Abstract

The vulnerability of urban areas to extreme events is a vital challenge confronting society today. Response to such events involves a large number of organizations that had no past interactions with each other but are required to collaborate during disaster relief efforts. Participants from diverse teams need to form an integrated first response group to effectively react to extreme situations. Civil engineers are expected to play a key role in collaborative first response groups, because of their structural expertise, as complex disasters in urban areas are usually followed by structural damage of critical physical infrastructure. The establishment of trust is a major challenge in extreme situations that involve diverse response teams.
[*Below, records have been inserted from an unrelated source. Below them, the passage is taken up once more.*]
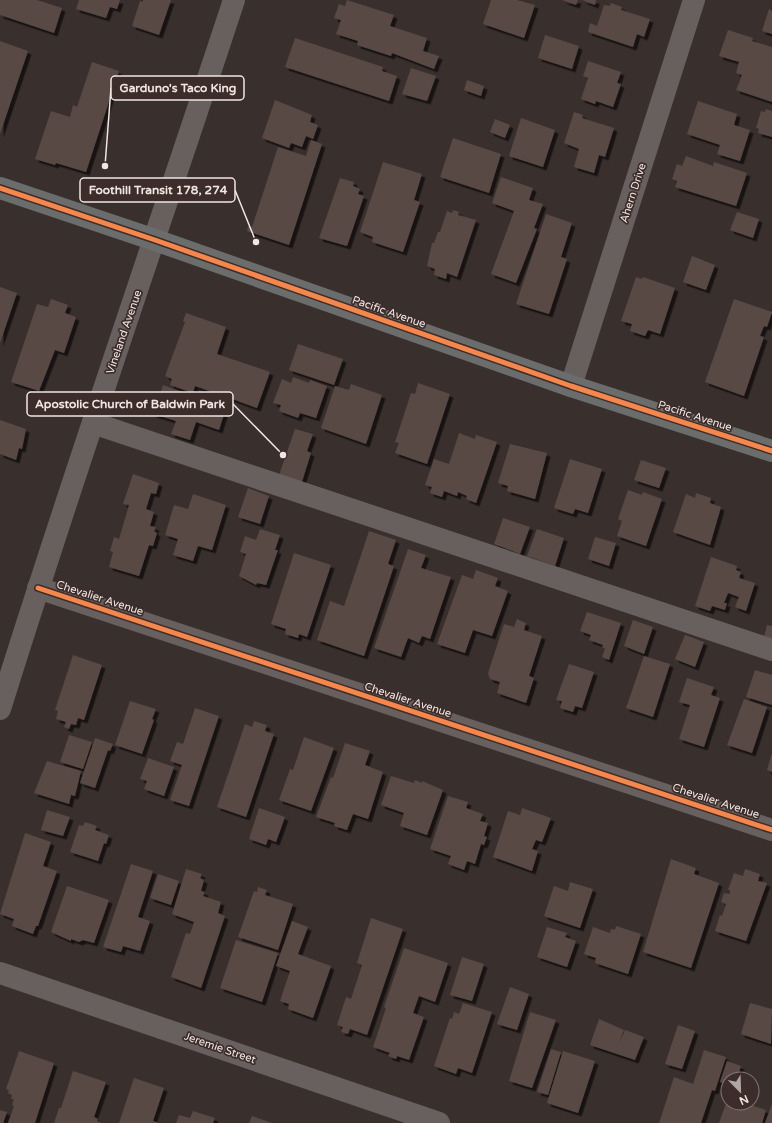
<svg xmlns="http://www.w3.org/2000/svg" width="772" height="1123" font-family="'Varela Round',sans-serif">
<defs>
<filter id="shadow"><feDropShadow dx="3.5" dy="3.5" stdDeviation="0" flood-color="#0009"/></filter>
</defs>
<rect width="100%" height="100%" fill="#39302e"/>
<!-- building -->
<g fill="#584844" filter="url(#shadow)">
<path d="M0 0H37L62 8 54 33 0 15Z"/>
<path d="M79 0H120L117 9 110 7 106 18 76 9Z"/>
<path d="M143 0H171L159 35 132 26 140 1 143 2Z"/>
<path d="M347 0 394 15 390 26 427 38 423 51 439 56 434 69 392 53 391 56 357 45 358 41 336 34 341 20 334 18 339 4 345 6Z"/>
<path d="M491 0H517L535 5 524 38 483 24Z"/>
<path d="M562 0H578L576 5Z"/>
<path d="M582 0H596L595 5Z"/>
<path d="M611 3 622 7 621 10 650 19 644 37 637 34 633 47 588 32 590 23 597 26 604 5 610 6Z"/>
<path d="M769 9 772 11V34L762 31Z"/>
<path d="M728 30 753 38 752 41 772 47V102L736 90 742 75 736 73 739 62 719 56Z"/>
<path d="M545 35 579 46 572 69 538 58Z"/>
<path d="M295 38 383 67 382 71 397 76 389 101 285 67Z"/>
<path d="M0 41 28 51 0 134Z"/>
<path d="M588 61 621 72 617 83 621 84 613 107 596 101 595 104 581 99 588 78 583 76Z"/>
<path d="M92 62 119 71 86 172 56 163 55 165 35 159 51 111 70 117 73 105 77 107Z"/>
<path d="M411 68 436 76 427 101 402 94Z"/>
<path d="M467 80 484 86 481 96 464 90Z"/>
<path d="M275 100 312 115 310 122 318 125 313 139 306 136 302 147 291 143 289 148 262 138Z"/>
<path d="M698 101 737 114 734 125 750 130 740 161 717 154 720 145 687 134Z"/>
<path d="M766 109 772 111V137L758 133 759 129 756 128 761 111 765 112Z"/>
<path d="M574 112 583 115 582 118 614 128 605 157 599 155 594 173 574 167 579 149 564 143Z"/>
<path d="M521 118 555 130 543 167 509 156Z"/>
<path d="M495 119 510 125 505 138 490 132Z"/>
<path d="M453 138 501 154 489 193 440 177Z"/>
<path d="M311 140 322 144 289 245 247 231 248 226 252 227 278 147 306 156Z"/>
<path d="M686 156 713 166 714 162 747 173 736 206 675 187 677 181 672 179 677 164 682 166Z"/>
<path d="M383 162 422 174 414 200 420 202 403 252 372 242 373 237 360 232Z"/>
<path d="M501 177 533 188 529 200 543 204 534 228 537 229 516 283 491 274 514 211 492 203Z"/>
<path d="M340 178 354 182 353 186 360 189 358 194 364 196 347 246 319 238Z"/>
<path d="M453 210 459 212 458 215 476 220 457 277 447 273 446 279 434 275 435 269 427 266 432 243H434L438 232H440L447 211 452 213Z"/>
<path d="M737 212 759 219 753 238 730 230Z"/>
<path d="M546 214 572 223 561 257 567 259 549 314 516 304Z"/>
<path d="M692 256 715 265 706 290 683 282Z"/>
<path d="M636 277 642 279 643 277 675 288 660 334 648 330 645 336 630 331 632 324 621 321Z"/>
<path d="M0 287 17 293 0 343Z"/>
<path d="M51 299 68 305 65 313 76 317 64 353 55 350 39 391 11 382 37 304 48 307Z"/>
<path d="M734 299 772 312 767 327 764 326 760 336 764 337 744 396 705 382Z"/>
<path d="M186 313 226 327 217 354 270 372 257 408 227 397 225 402 208 397 209 391 195 386 193 393 170 385 172 379 165 376 185 322 183 321Z"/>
<path d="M298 344 343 359 334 385 289 370Z"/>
<path d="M293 377 309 383 310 380 327 386 316 418 300 413 298 418 279 411 281 405 273 403 282 379 291 383Z"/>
<path d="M418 383 450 394 427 464 395 453 399 443 395 442 411 393 415 394Z"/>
<path d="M351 384 382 395 366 444 321 428 335 386 349 390Z"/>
<path d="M163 385 226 408 219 430 196 422 190 440 171 434 176 421 153 414Z"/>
<path d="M0 420 26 429 22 449 19 448 16 460 0 454Z"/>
<path d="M295 429 313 434 307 451 311 453 301 485 278 478Z"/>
<path d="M459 433 475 439 476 435 497 442 476 503 466 499 467 496 458 492 457 496 444 491 442 497 430 493 432 487 425 485 434 459 449 464Z"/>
<path d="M510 444 547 453 535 499 507 491 508 486 498 483Z"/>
<path d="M570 459 602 469 588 513 575 509 573 514 554 508Z"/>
<path d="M641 460 666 468 659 488 634 480Z"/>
<path d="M133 474 159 483 156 494 151 493 146 509 154 512 150 526 156 527 154 531 157 533 153 546 149 545 139 576 109 567 113 552 110 551 114 537 119 539 129 505 123 504Z"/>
<path d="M248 488 269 496 260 524 238 517Z"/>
<path d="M628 490 642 495 643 492 662 499 646 546 617 536 622 521 618 519Z"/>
<path d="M696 493 711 498 710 503 721 507 710 545 673 532 686 494 695 498Z"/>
<path d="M193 494 226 505 212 550 198 546 193 561 173 555 178 539 165 535 174 505 188 509Z"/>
<path d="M503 518 530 527 520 554 494 544Z"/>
<path d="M260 529 280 535 275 550H278L266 585 257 583 256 585 239 576 246 554 240 552 245 536 256 540Z"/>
<path d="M537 529 564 538 555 566 527 556Z"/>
<path d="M369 531 396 540 388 564 394 566 364 656 317 640 330 601 344 606Z"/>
<path d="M595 537 616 543 609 566 588 559Z"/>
<path d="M408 549 426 555 421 568 451 577 430 639 422 636 419 643 408 638 401 657 374 648Z"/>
<path d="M294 553 331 565 307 637 299 634 298 638 285 634 286 629 271 624Z"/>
<path d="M711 557 737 566 736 570 741 572 739 578 755 583 746 611 735 607 739 597 728 593 724 603H727L725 610 712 606 710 611 695 606Z"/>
<path d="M476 570 498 578 495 586 508 591 492 636 473 630 465 653 437 644 462 575 473 579Z"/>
<path d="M587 612 621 623 609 660 602 657 605 649 602 647 603 645 589 640 591 635 580 631Z"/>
<path d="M517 619 526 623 524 630 542 636 529 676 534 678 526 703 497 693 500 682 490 679 488 673 504 624 514 627Z"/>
<path d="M633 620 653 627 644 654 624 646Z"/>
<path d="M767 625 772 626V640L764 637Z"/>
<path d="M685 635 704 642 695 667 675 659Z"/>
<path d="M73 655 102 665 84 720 78 718 76 725 71 724 69 729 64 727 66 722 56 719 58 711 55 710Z"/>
<path d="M644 656 670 664 653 717 626 708Z"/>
<path d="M569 664 594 672 582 708 575 706 573 712 560 708 562 701 556 700Z"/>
<path d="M755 670 772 675V705L746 697Z"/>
<path d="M687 678 714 687 711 695 720 698 704 747 679 739 690 705 679 702Z"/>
<path d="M744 699 767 707 752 753 727 745Z"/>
<path d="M130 701 156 709 152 719 154 720 142 754 115 745Z"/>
<path d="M195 708 219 716 189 806 170 800 182 765 170 761 177 742 183 744Z"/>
<path d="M254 721 267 725 265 731 274 734 246 817 217 807 245 724 252 727Z"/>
<path d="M69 735 92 742 83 769 60 762Z"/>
<path d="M304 737 334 748 311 811 279 800 290 769 293 770Z"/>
<path d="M95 738 113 744 110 751 108 750 95 788 80 783Z"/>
<path d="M345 743 370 751 365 765 383 772 368 819 353 814 347 830 334 826 335 823 316 817 331 777 333 778Z"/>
<path d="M772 753V772L767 770Z"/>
<path d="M148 758 174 767 164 796 144 789 147 781 140 779Z"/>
<path d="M47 761 81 771 75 796 71 795 69 804 34 793Z"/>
<path d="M391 776 414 783 415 780 422 783V781L443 790 427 835 400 826 404 813 381 805Z"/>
<path d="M448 796 468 802 466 808 483 814 480 821 488 823 484 836 487 837 484 845 481 844 475 864 467 861 464 870 448 864 451 856 430 849Z"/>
<path d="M259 808 285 817 276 842 268 839 266 845 249 839Z"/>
<path d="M522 808 551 818 542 842 536 840 532 849 538 851 532 871 493 857 508 811 520 815Z"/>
<path d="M47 810 70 817 63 836 41 830Z"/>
<path d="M85 822 97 826 95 830 109 835 106 844 104 843 98 861 70 852 79 825 83 826Z"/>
<path d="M25 833 51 842 43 866 57 871 38 926H36L33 934 12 926 14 919 0 914Z"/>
<path d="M671 859 696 868 694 874 719 883 691 968 643 952Z"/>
<path d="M131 864 153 871 138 917 150 921 140 951 123 946 121 952 103 947Z"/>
<path d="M186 869 202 874 200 878 204 880 201 891 205 892 203 896 221 902 218 913 225 916 201 988 171 977 186 933 190 934 194 922 172 914Z"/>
<path d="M745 869 760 874 758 881 767 883 746 941 715 931 720 915 722 916 726 904 721 902 724 893 730 894V890H728L734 873 743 876Z"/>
<path d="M158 874 179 881 171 905 150 898Z"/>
<path d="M570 882 593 889 580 928 544 916 554 886 568 891Z"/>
<path d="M67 886 109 900 94 943 83 940 79 942 71 939V941L51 932Z"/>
<path d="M258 887 267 890 265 895 293 904 278 950 238 937 254 891 257 892Z"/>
<path d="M371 918 403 929 367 1035 350 1029 348 1034 341 1032 343 1027 337 1025 346 997 351 999 362 965 357 963Z"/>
<path d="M292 921 308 927 298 954 331 966 313 1018 288 1009 289 1004 280 1001 290 971 276 966Z"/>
<path d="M616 926 641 934 628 974 595 963 596 958 584 954 593 927 610 933 611 929 615 930Z"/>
<path d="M547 927 567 933 565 937 576 941 567 967 537 957Z"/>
<path d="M236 940 278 953 262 1002 220 988Z"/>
<path d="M404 948 448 963 435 1002 419 996 413 1013 424 1017 409 1060 397 1056 396 1059 388 1056 390 1053 373 1047 386 1008 384 1007Z"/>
<path d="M462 957 484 964 472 1001 450 995Z"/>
<path d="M510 987 529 994 517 1030 497 1024Z"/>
<path d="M463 1003 492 1012 472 1073 458 1068 456 1074 434 1066 450 1018 452 1019 454 1012 459 1014Z"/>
<path d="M750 1003 772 1009 771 1044 741 1034Z"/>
<path d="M530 1012 556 1020 532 1088 509 1081Z"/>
<path d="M599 1019 624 1030 619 1043 625 1030 644 1037 635 1060 590 1045Z"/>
<path d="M678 1025 695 1031 682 1069 665 1064Z"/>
<path d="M551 1049 561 1052 548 1095 537 1092Z"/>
<path d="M704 1050 726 1057 715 1091 712 1090 701 1123H659L674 1077 693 1084Z"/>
<path d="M19 1051 54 1063 35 1123H8L14 1106 12 1105 14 1099H11L12 1095 8 1093 9 1090 6 1089Z"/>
<path d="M563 1051 595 1061 578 1113 547 1103Z"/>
<path d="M727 1061 741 1066 737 1079H728V1085L720 1082Z"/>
<path d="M73 1071 106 1082 94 1117 98 1119 97 1121 102 1123H54L59 1108H61Z"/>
<path d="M134 1078 164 1088 153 1121 159 1123H119Z"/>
<path d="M728 1098V1103H744L766 1110 762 1123H719Z"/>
<path d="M772 1104V1123H765Z"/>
<path d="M0 1110 7 1112 3 1123H0Z"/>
<path d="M193 1111 215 1118 213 1123H176L179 1115 190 1118Z"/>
<path d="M252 1116 272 1123H249Z"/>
</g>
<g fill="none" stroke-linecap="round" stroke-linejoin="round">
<!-- minor -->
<g stroke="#67605e" stroke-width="22">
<path d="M571 386 694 0"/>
<path d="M93 423 772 650"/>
<path d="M38 588 772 830"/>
<path d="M0 709C74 471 156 237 234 0"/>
<path d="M0 973 439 1123"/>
</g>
<!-- major -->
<path stroke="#6a6d6b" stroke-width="22" d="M0 188 155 240 571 386 772 451"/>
<defs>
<g id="cycleway">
<path d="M0 188 155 240 571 386 772 451"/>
<path d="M38 588 772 830"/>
</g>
</defs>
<!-- cycleway casing -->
<use href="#cycleway" stroke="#3d2d2a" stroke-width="8"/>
<!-- cycleway -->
<use href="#cycleway" stroke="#f5874c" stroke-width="5"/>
</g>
<g text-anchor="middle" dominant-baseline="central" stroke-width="3.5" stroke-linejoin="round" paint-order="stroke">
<!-- street labels -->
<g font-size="11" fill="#f0e6e3" stroke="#3d2d2a">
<text transform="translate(633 193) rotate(-72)">Ahern Drive</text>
<text transform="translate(389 312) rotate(19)">Pacific Avenue</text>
<text transform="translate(124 332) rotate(-71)">Vineland Avenue</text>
<text transform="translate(695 416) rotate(18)">Pacific Avenue</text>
<text transform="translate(100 598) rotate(18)">Chevalier Avenue</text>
<text transform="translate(408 700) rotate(18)">Chevalier Avenue</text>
<text transform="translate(716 801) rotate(18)">Chevalier Avenue</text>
<text transform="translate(220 1048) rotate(19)">Jeremie Street</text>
</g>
</g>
<!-- callouts -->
<path fill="none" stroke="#f0e6e3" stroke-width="1.5" d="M105 166L111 88M256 242L235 190M283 455L233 404"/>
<g fill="#f0e6e3" stroke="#3d2d2a" stroke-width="1.5">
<circle cx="105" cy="166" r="4"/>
<circle cx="256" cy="242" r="4"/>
<circle cx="283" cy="455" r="4"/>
</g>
<g fill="#3d2d2a" stroke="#f0e6e3" stroke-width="1.5">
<rect x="111" y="76" width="133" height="24" rx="4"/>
<rect x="80" y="178" width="155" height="24" rx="4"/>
<rect x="27" y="392" width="206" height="24" rx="4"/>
</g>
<g font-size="12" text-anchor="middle" font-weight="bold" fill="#f0e6e3">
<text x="178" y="92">Garduno's Taco King</text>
<text x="158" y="194">Foothill Transit 178, 274</text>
<text x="130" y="408">Apostolic Church of Baldwin Park</text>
</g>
<!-- north arrow -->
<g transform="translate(740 1091) rotate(157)"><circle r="19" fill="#3d2d2a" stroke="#857774"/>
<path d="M0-3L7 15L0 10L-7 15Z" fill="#b0a6a4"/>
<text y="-6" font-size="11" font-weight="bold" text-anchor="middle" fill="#f0e6e3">N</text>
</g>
</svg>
Although the means of communication are available (e.g., ad-hoc networks), first responders are hesitant to interact with others outside of their organization because of no prior experience of interactions with them. Moreover, the spread of inaccurate information in cases of complex disaster relief operations increases uncertainty and risk. Participants must be given the ability to assess the trustworthiness of others and information propagated by them in order to enforce collaboration. In this paper, we propose a decentralized trust model to reduce uncertainty and support reliable information dissemination in complex disaster relief scenarios. Our model includes a distributed recommendation scheme, incorporated into an existing membership maintenance service for ad-hoc networks, and a nature-inspired activation spreading mechanism that allows trust-based information propagation. To evaluate the effectiveness of our method in reducing information unreliability in complex disaster areas, we tested it through software simulations and by conducting a search and rescue exercise involving civil engineers and firefighters. Results indicate fast and robust establishment of trust and high resilience to the spread of unreliable information.